The clinical symptoms of cervical tuberculosis are often poor, translating either with common vaginal discharge not responding to treatment or by induced or spontaneous vaginal bleeding. In the case of our patient, the symptomatology was dominated by vaginal discharge and spontaneous bleeding not responding to treatment. Endometrial lesions seen on ultrasound, associated with the vaginal discharge is in favor of endometrial and cervical tuberculosis. An endometrial biopsy could confirm it.

Picture 2. Microscopically.

Picture 3. Microscopically.

3.5. Diagnosis and Investigations for Spreading

Concerning additional investigations for the diagnosis and extension, the following tests could be performed:

- lntradermo-tuberculin (IDR) which is an element of presumption, but its negativity does not rule out tuberculosis. Our patient tested positive to 19 mm.

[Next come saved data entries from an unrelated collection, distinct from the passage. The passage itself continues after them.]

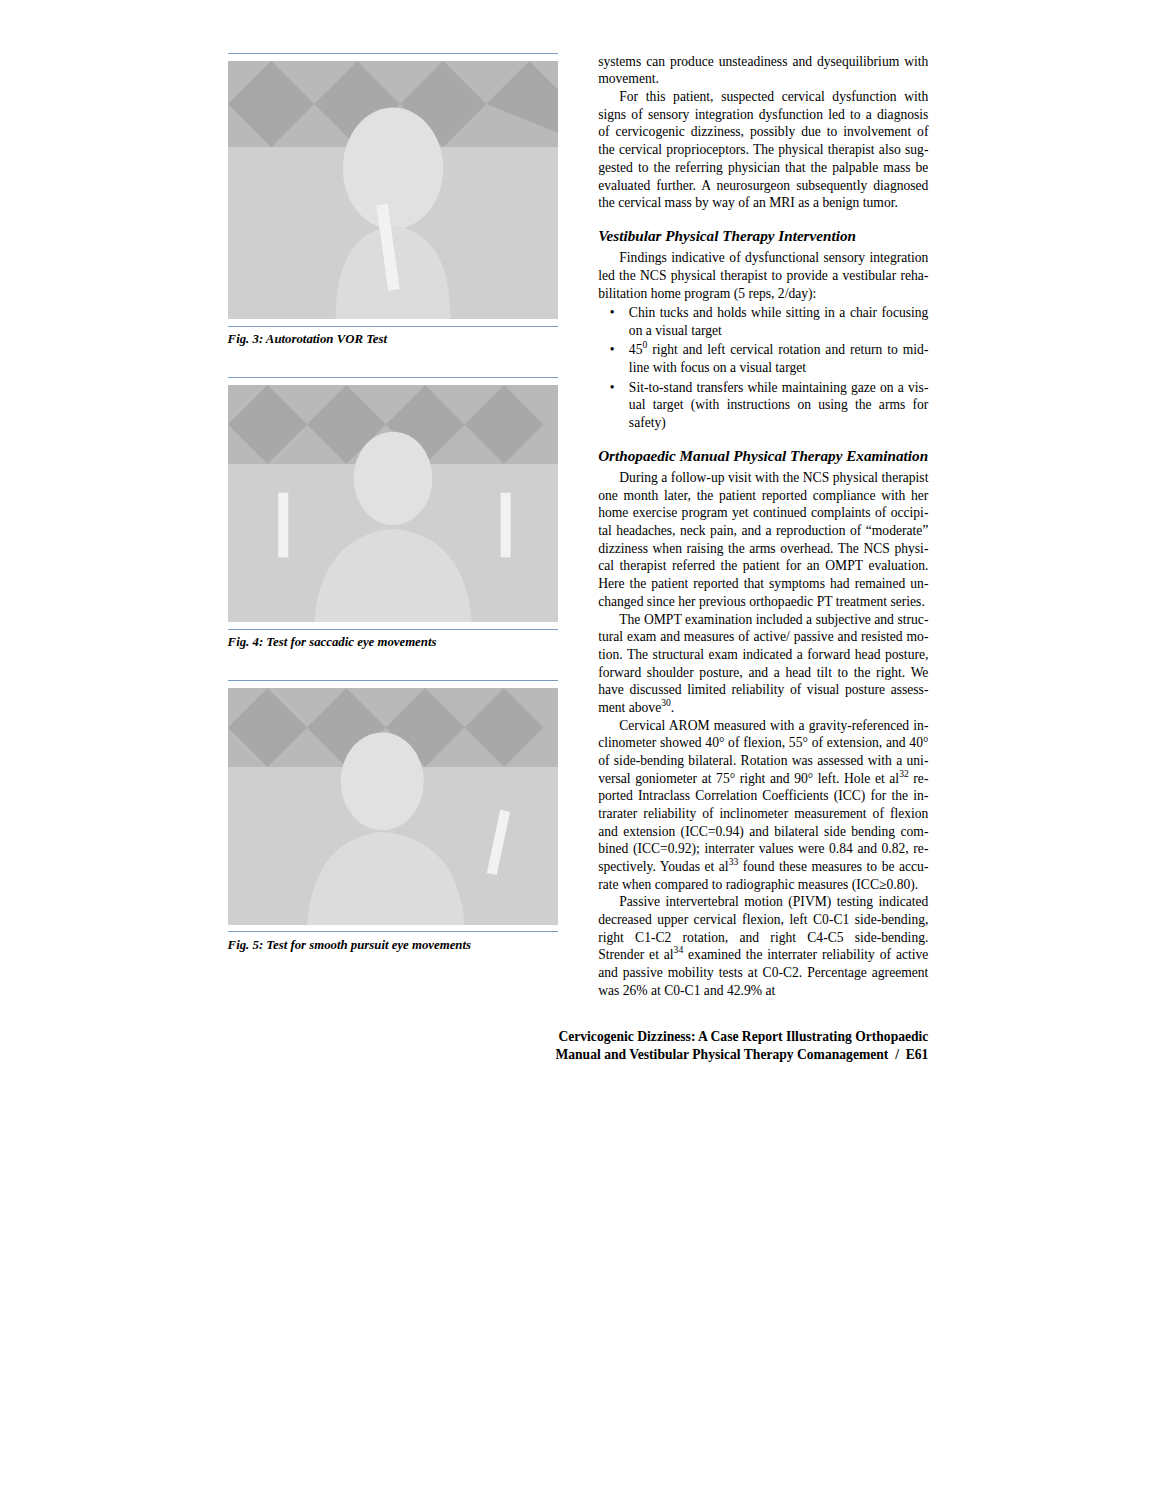Fig. 3: Autorotation VOR Test
Fig. 4: Test for saccadic eye movements
Fig. 5: Test for smooth pursuit eye movements
systems can produce unsteadiness and dysequilibrium with movement.
For this patient, suspected cervical dysfunction with signs of sensory integration dysfunction led to a diagnosis of cervicogenic dizziness, possibly due to involvement of the cervical proprioceptors. The physical therapist also suggested to the referring physician that the palpable mass be evaluated further. A neurosurgeon subsequently diagnosed the cervical mass by way of an MRI as a benign tumor.
Vestibular Physical Therapy Intervention
Findings indicative of dysfunctional sensory integration led the NCS physical therapist to provide a vestibular rehabilitation home program (5 reps, 2/day):
Chin tucks and holds while sitting in a chair focusing on a visual target
450 right and left cervical rotation and return to midline with focus on a visual target
Sit-to-stand transfers while maintaining gaze on a visual target (with instructions on using the arms for safety)
Orthopaedic Manual Physical Therapy Examination
During a follow-up visit with the NCS physical therapist one month later, the patient reported compliance with her home exercise program yet continued complaints of occipital headaches, neck pain, and a reproduction of “moderate” dizziness when raising the arms overhead. The NCS physical therapist referred the patient for an OMPT evaluation. Here the patient reported that symptoms had remained unchanged since her previous orthopaedic PT treatment series.
The OMPT examination included a subjective and structural exam and measures of active/ passive and resisted motion. The structural exam indicated a forward head posture, forward shoulder posture, and a head tilt to the right. We have discussed limited reliability of visual posture assessment above30.
Cervical AROM measured with a gravity-referenced inclinometer showed 40° of flexion, 55° of extension, and 40° of side-bending bilateral. Rotation was assessed with a universal goniometer at 75° right and 90° left. Hole et al32 reported Intraclass Correlation Coefficients (ICC) for the intrarater reliability of inclinometer measurement of flexion and extension (ICC=0.94) and bilateral side bending combined (ICC=0.92); interrater values were 0.84 and 0.82, respectively. Youdas et al33 found these measures to be accurate when compared to radiographic measures (ICC≥0.80).
Passive intervertebral motion (PIVM) testing indicated decreased upper cervical flexion, left C0-C1 side-bending, right C1-C2 rotation, and right C4-C5 side-bending. Strender et al34 examined the interrater reliability of active and passive mobility tests at C0-C2. Percentage agreement was 26% at C0-C1 and 42.9% at
Cervicogenic Dizziness: A Case Report Illustrating Orthopaedic Manual and Vestibular Physical Therapy Comanagement / E61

- The biopsy and histology study of the biopsy sample confirms the diagnosis: in the case of our patient the results showed in the lamina propria many epithelioid follicles and Langhans-type giant cells. They are focally centered by necrosis. The conclusion of uterine cervix tuberculosis was made.

- The chest X-ray to check for lung or pleural location: Our patient presented in 2011 a right pleural effusion. The history of pericardial and peritoneal effusion was probably in the same order of multiple locations of tuberculosis, although research of bacillus was negative.

- The hysterosalpingographie, apart from its contra indication, because of its invasive nature can show: Pelvic calcifications; a partial or complete uterine synechia; a rigid appearance of the tubes, tubal caliber’s abnormalities, a proximal or distal tubal obstruction. A hydrosalpinx may correspond to a tubal abscess. All these anomalies are could lead to infertility in women of childbearing age. In the case of our patient, aged 45 years, this investigation was not performed. Resumption of menses 3 months after the end of treatment is an argument in favor of unconfirmed endometrial tuberculosis.

Intravenous urography (IVU) is an examination indicated in the staging of genital tuberculosis can show images of tuberculosis. The use of cystoscopy may be considered in case of urinary signs and rectoscopy and abdominopelvic computed tomography in case of digestive symptoms.

On the biological side, complete blood count (CBC) may show a lymphocytosis and an increased erythrocyte sedimentation rate (ESR) which could be used for the monitoring of treatment efficacy.

3.6. Treatment of the Cervical Tuberculosis

The treatment of tuberculosis of the cervix is essentially based onantibacillary bactericidal drugs (Rifampicin, Isoniazid, pyrazinamide, streptomycin) and antibacillary bacteriostatic drugs (Ethambutol, Ethionamide). The efficacy and safety of treatment should be carefully monitored. The surgical management of uterine adhesions currently imposes a hysteroscopy to improve fertility patients [10] . The use of surgical treatment should be reserved for the management of complications (fistulas or abscesses) or in case of resistance or relapse in well conducted medical treatment. This surgery can lead to amputation of the cervix or total hysterectomy. This treatment must be preceded and followed by drug treatment.

The post treatment surveillance of tuberculosis of the cervix requires regular speculum examination and control biopsies, if necessary. In our patient, the disappearance of vaginal discharge, gross lesions, normalization of the cervix were the criteria of good outcome. The return of menses three months after completion of therapy is a healing criterion for the endometrial location.

3.7. Prevention of Cervical Tuberculosis

Prevention is the best achieved by immunization with the BCG vaccination, a healthy lifestyle, early detection in the event of family or professional TB contact. All cases of TB diagnosed should be treated regardless of the location.

4. Conclusion

Cervical tuberculosis is an uncommon genital location. In the ulcer or tumor-like form, it poses a problem of differential diagnosis with cervical cancer. The biopsy results help to confirm the diagnosis. The case of our patient is probably multifocal tuberculosis with secondary genital location in endometrium and cervix. Early drug treatment resulted in complete healing with ad integrum. The best prevention is vaccination.

Conflicts of Interest

The authors declare no conflicts of interest.